#### [Text under study]
An innovative project has been proposed by Axel de Stampa and Sylvain Macaux, dubbed “Casa Futebol,” that will aim to transform Brazil’s World Cup stadiums, and intends to renovate the stadiums in a way that will help the growing deficit of housing for Brazilians. The stadiums will continue to be used to host various soccer matches, but their seats will be partially replaced by prefabricated housing, and the outside facade will be colonized.
The plan proposes that modular housing units be installed between concrete pylons and stacked around the stadium’s perimeter, which will help to make the most use of the space that is not being used. The architects plan to keep the stadium active for games and will use the revenue that is generated to help them continue maintenance on the residential units.
“The project covers 12 Brazilian stadiums,… There are actually six stadiums where we can colonize the exterior facade. Five of these have an exterior structure composed of concrete and metal columns separated by seven or eight meters (23 to 26 ft). We just have to insert pre-fabricated housing using the existing structures... The project is based on modular pre-fabricated houses, so the only thing that changes is the implantation of the houses.” says Stampa.

#### [Source material]
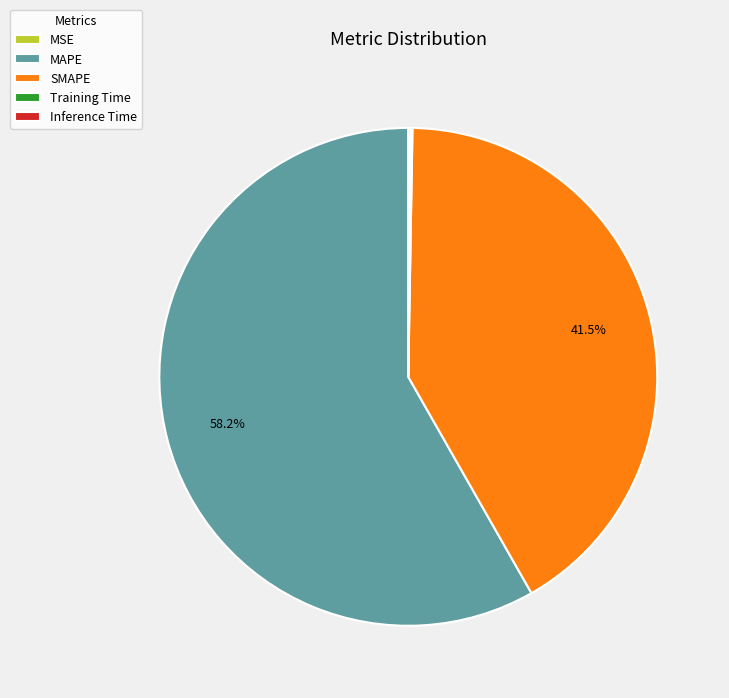

What is the largest slice in the pie chart?

MAPE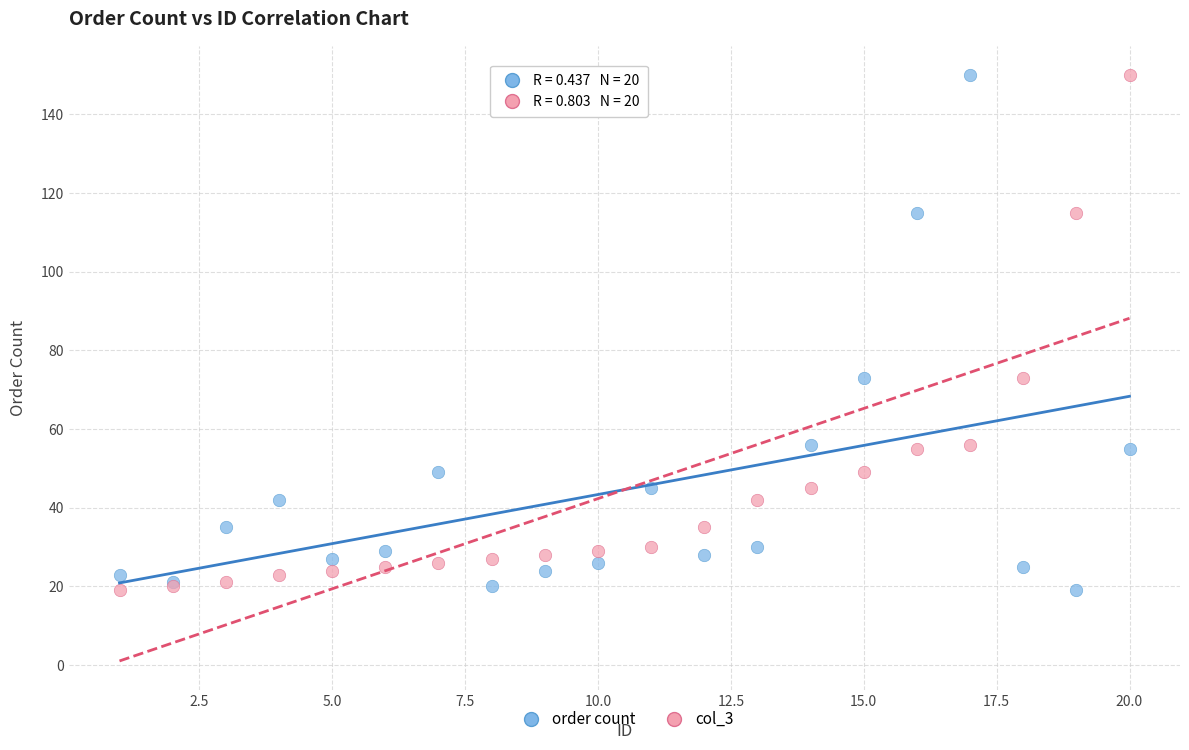

What is the X range (max minus min) for the scatter plot?

19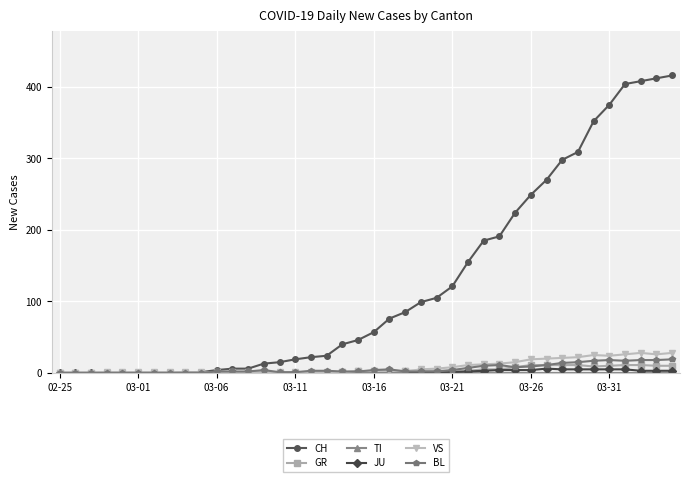

What is the greatest value displayed?

416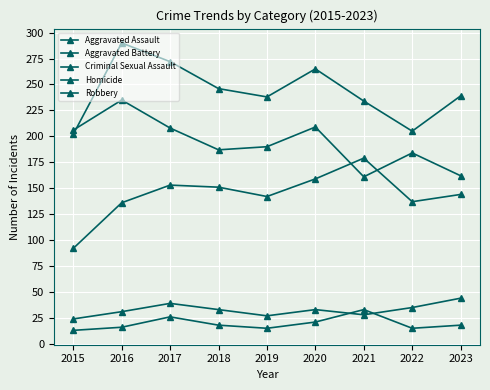

True or false: Aggravated Assault has a value of 23 at 2015.

False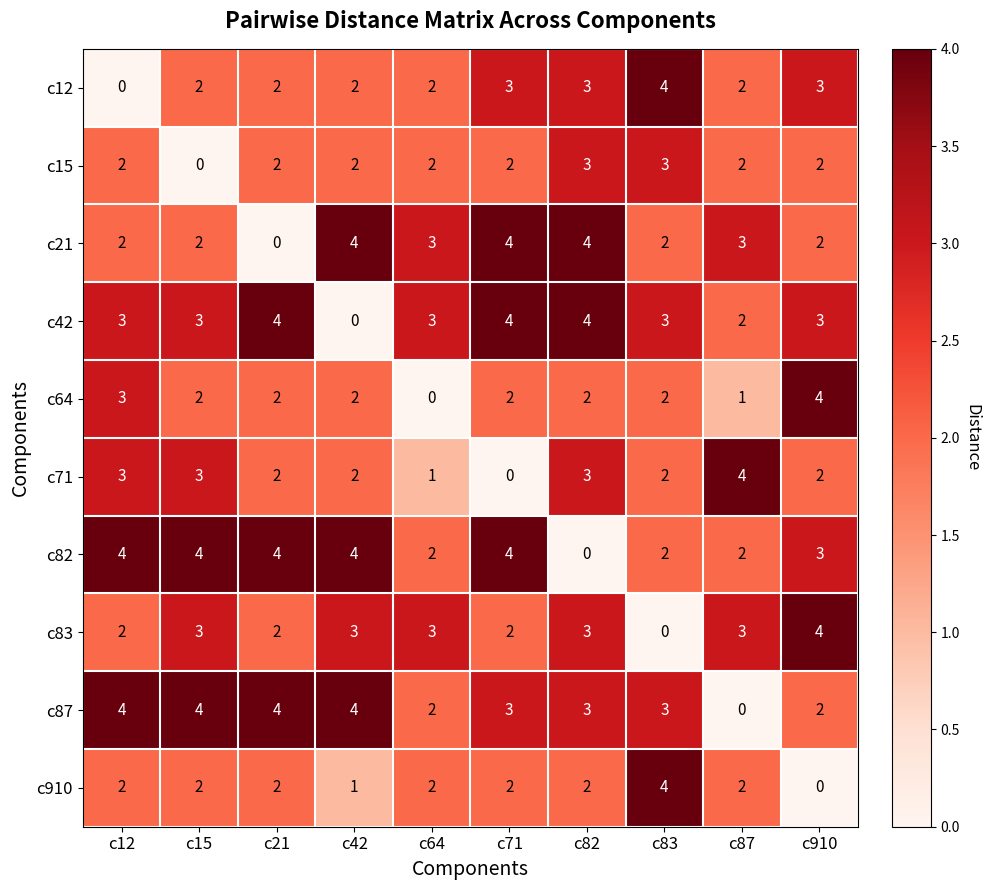

Read the c87 value at c15.

4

#### [Activity]
In the text about the Casa Futebol stadium housing project, what will the architects use the revenue from games for? The listing is separate material, unrelated to the text about the stadium housing project.

#### [Result]
To continue maintenance on the residential units.